Glanz oder Glibber / Was nach dem Abwracken kommt, was die Politik dem Mehdorn verdankt, und wie sich die EU in böhmischen Dörfern verfranzt
Der Wochenrückblick mit Hans Heckel

Gerade in schwierigen Zeiten kommt es darauf an, daß alle gemeinsam handeln, an einem Strang ziehen, solidarisch sind. Dann ruckt’s durchs Land und keiner zuckt einem mit blöden Fragen oder nörgelnden Bedenken dazwischen. Dann tragen alle alles mit, zum Beispiel die Abwrackprämie.

Von der sind wir dermaßen hin und weg, daß die paar Querschießer am Rande der Gesellschaft vertrocknen mögen. Wer mag schon Schrotthändler? Denen zerquetscht die Abwrackerei das Geschäft wie einen Altwagen, weil die Schrottpreise talwärts sausen wegen des plötzlichen Überangebots an altem Metall. Oder Gebrauchtwagenverkäufer? Die gucken ebenso in die Röhre. Wer nimmt schon einen benutzten Wagen, wenn er einen neuen zum Spottpreis bekommen kann?  Im Gesindel der Prämien-Neider tummeln sich schließlich noch sämtliche Besitzer von neueren Autos und jene Leute, die überhaupt keinen Wagen haben. Und ganz am Ende stehen die miesepetrigen Rechenschieber, die schon heute kalkulieren, wie die Neuwagennachfrage wohl in einigen Monaten abgerutscht sein wird, wenn alle „lang gehegten Wünsche“ nach einem tollen neuen Auto auf Jahren hinaus erfüllt sein werden.

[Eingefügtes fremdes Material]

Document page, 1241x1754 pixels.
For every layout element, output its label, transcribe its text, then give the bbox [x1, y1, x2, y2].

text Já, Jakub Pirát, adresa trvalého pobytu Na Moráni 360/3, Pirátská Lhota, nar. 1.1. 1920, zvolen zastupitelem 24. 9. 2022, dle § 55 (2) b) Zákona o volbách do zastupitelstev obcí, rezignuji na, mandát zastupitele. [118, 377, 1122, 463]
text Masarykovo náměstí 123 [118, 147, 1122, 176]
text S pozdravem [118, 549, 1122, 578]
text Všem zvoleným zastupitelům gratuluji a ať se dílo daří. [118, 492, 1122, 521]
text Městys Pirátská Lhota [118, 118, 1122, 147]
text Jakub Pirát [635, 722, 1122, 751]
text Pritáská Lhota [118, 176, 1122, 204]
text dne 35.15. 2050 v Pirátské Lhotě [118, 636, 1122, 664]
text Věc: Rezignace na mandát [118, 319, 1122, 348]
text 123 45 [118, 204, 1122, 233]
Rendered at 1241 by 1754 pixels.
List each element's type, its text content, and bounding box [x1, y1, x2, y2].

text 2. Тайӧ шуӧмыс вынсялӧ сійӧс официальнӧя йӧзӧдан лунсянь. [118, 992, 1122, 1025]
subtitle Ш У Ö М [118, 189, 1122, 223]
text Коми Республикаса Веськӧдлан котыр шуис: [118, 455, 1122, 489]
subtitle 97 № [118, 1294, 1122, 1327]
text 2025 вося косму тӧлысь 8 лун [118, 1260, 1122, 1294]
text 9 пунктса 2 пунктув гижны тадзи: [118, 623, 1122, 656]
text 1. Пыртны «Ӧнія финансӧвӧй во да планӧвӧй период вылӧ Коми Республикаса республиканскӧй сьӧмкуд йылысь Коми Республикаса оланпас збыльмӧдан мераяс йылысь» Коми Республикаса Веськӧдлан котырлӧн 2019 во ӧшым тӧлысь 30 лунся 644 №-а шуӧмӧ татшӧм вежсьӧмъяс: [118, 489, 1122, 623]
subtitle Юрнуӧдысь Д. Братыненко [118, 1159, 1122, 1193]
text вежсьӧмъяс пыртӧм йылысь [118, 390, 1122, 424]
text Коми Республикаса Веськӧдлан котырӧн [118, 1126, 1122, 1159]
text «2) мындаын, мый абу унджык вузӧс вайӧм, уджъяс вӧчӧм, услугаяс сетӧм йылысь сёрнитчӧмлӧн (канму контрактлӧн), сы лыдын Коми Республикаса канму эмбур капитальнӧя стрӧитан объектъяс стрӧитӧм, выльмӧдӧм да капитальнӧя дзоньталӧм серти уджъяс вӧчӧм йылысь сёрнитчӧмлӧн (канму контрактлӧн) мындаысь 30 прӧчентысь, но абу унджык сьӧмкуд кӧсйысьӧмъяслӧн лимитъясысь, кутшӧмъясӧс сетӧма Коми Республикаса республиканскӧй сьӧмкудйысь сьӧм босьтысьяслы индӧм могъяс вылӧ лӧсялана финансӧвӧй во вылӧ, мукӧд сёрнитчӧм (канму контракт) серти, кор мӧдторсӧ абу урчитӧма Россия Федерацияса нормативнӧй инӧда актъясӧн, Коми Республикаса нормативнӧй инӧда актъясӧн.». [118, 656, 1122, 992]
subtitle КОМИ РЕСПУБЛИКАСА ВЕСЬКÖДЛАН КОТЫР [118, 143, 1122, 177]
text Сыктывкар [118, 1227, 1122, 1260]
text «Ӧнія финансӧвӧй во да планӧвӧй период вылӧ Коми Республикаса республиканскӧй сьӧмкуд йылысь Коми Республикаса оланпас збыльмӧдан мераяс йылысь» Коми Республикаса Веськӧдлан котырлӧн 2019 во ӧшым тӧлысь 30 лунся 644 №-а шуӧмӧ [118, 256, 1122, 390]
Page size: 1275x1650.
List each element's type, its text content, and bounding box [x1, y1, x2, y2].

Ja, wie die Welt dann wohl aussieht? Wagen wir einen Ausblick? Lieber nicht ... andererseits ... also gut, aber nicht zu pessimistisch, deshalb: Wenn alle Schrotthändler genug gespart haben, um ein paar Jahre durchzuhalten, wenn die Gebrauchtwagenhöker das gleiche getan haben, wenn die Deutschen die per Prämie und Händlerrabatt verdorbenen Preise gleich nach Auslaufen der Aktion vergessen und wieder kostendeckende Preise zu zahlen bereit sind, wenn dazu Millionen Fahrradfahrer und ÖPNV-Kunden einspringen als Ersatzkunden für die üblichen Pkw-Interessenten, die für längere Zeit erstmal bedient sein werden, ja – dann wird niemand mehr behaupten können, daß die Abwrackprämie ein Strohfeuer war, das nur Schulden und die öde Asche eines künstlich entfachten Marktes hinterlassen hat.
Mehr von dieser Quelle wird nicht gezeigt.